Machine Learning Flash

Overview

Teaching: 15 min
Exercises: 0 min
Questions
  • How can I use scikit learn to apply machine learning?

Objectives
  • Run a SVM classifier on the MNIST digits

  • Make a prediction for an arbitrary set of images of a digit.

scikit-learn is one of the most widely used scientific machine learning library in Python.

%matplotlib inline
import matplotlib.pyplot as plt
# Import datasets, classifiers and performance metrics
from sklearn import datasets, svm, metrics
digits = datasets.load_digits()

Get the lay of the land

images_and_labels = list(zip(digits.images, digits.target))
for index, (image, label) in enumerate(images_and_labels[:4]):
    plt.subplot(2, 4, index + 1)
    plt.axis('off')
    plt.imshow(image, cmap=plt.cm.gray_r, interpolation='nearest')
    plt.title('Training: %i' % label)

Flatten the input images

n_samples = len(digits.images)
data = digits.images.reshape((n_samples, -1))

Train the Classifier

classifier = svm.SVC(gamma=0.001)
classifier.fit(data[:n_samples // 2], digits.target[:n_samples // 2])
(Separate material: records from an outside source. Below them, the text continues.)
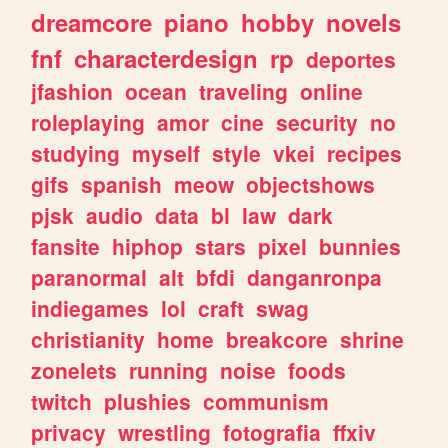
dreamcore
piano
hobby
novels
fnf
characterdesign
rp
deportes
jfashion
ocean
traveling
online
roleplaying
amor
cine
security
no
studying
myself
style
vkei
recipes
gifs
spanish
meow
objectshows
pjsk
audio
data
bl
law
dark
fansite
hiphop
stars
pixel
bunnies
paranormal
alt
bfdi
danganronpa
indiegames
lol
craft
swag
christianity
home
breakcore
shrine
zonelets
running
noise
foods
twitch
plushies
communism
privacy
wrestling
fotografia
ffxiv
Machine Learning in action

expected = digits.target[n_samples // 2:]
predicted = classifier.predict(data[n_samples // 2:])
print("Classification report for classifier %s:\n%s\n"
      % (classifier, metrics.classification_report(expected, predicted)))
print("Confusion matrix:\n%s" % metrics.confusion_matrix(expected, predicted))

Let the machine speak

images_and_predictions = list(zip(digits.images[n_samples // 2:], predicted))
for index, (image, prediction) in enumerate(images_and_predictions[:4]):
    plt.subplot(2, 4, index + 5)
    plt.axis('off')
    plt.imshow(image, cmap=plt.cm.gray_r, interpolation='nearest')
    plt.title('Prediction: %i' % prediction)

plt.show()

Key Points

  • flatten input dataset as the SVM is unaware of the idea of an image

  • Split your data 50/50 and train on the first half.

  • Predict the other half.

  • Produce a confusion matrix to check the quality of the learning.

  • Plot some images and their predicted values.